Personally, I generally go with dark gray, since in most of the photos I see, that seems to be the most predominant color.

In all cases, add a gloss coat over the finished paint to make it actually look like glass.

Lots of options for highlighting, accenting, etc..

I've even painted pilots and their helmets to the sides of a few canopies, just for grins F-8 Crusaders. Thought that turned out fairly well.

Good luck!

Toaster17 Aug 2019 1:07 p.m. PST

I find silver with a blue glaze simple and effective, white highlights can be added before or after the glaze to taste.

Robert

Personal logo Yellow Admiral Supporting Member of TMP17 Aug 2019 8:09 p.m. PST

I have dozens of AIM planes, and a few in 1/200 from other manufacturers.

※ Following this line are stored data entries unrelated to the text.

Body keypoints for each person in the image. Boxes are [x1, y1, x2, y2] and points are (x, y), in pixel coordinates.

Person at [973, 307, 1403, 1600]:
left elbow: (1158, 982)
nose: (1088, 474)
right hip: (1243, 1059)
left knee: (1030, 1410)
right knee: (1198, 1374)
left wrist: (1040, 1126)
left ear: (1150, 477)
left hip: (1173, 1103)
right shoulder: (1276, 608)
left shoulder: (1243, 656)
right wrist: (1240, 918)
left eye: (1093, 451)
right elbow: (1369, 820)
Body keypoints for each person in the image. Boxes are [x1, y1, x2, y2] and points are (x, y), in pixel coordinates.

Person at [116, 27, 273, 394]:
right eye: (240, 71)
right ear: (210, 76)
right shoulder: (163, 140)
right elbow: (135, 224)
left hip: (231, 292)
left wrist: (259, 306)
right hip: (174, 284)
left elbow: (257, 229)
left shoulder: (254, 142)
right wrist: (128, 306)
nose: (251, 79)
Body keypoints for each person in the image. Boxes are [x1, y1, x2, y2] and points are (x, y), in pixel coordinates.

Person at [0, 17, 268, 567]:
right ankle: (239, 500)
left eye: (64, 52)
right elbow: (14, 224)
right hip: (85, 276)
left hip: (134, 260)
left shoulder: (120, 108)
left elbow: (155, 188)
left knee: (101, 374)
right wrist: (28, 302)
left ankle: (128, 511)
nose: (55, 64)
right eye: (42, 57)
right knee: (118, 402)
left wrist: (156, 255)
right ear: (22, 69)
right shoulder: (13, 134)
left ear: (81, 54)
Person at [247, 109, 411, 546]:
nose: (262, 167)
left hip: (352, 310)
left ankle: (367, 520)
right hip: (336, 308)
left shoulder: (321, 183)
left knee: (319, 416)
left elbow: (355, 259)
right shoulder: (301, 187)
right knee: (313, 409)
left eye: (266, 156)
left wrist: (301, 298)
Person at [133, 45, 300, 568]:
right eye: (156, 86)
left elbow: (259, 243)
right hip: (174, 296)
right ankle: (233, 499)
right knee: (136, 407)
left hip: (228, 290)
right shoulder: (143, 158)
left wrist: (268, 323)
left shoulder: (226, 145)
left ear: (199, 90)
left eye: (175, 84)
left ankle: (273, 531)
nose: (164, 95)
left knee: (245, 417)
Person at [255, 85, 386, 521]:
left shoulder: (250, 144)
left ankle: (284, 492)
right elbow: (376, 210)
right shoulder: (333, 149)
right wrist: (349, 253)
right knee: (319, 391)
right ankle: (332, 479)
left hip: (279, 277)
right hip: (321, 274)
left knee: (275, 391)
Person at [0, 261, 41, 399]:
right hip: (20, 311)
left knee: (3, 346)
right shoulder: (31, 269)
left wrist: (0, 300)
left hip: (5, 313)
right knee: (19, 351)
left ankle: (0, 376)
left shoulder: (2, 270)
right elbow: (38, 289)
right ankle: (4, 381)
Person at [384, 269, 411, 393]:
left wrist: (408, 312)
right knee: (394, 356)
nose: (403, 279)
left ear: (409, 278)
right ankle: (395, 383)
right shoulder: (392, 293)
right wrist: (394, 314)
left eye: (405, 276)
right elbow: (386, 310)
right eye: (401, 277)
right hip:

My favorite canopies were painted by Kevin of miscmini.com, in grayscale (he mostly does bluescale, but I think the gray canopies look more realistic). His technique is basically a multi-step shading technique, starting with a near-black, and mixing in more white for each successive layer until he gets a blended dark-to-light effect, then he paints a reflective flare in white on some top corner.

Kevin's Canopies

I tried to repeat this technique, and while I think I could do it with practice, I'm much too lazy and short of time, so I developed a much simpler method. I paint my canopies a very dark silver, sometimes with a black wash. Later, after dullcoating the entire plane (once it's completely painted and decaled), I add a brush-on gloss coat back to the "glass" parts of the canopy. If you look closely at the canopy, the metalflake in the silver paint is not quite right, but from table combat distances, the effect is marvelous. The gloss and metalflake in the silver reflect little glints and flares light like real glass, and the overall dark gray of the canopy is about the same as the impression of a plane canopy from a distance, looking down.

Ix Canopies

Note: my dark silver method works on AIM planes because they have clearly delineated glazed panels with exaggerated raised canopy cage bars, all of which I find really easy to paint. It doesn't work very well on 1/300 planes, esp. from brands like the older Scotia and Navwar castings that just have engraved seams where the canopy bars would be. I think Kevin's technique would look far better on canopies like those.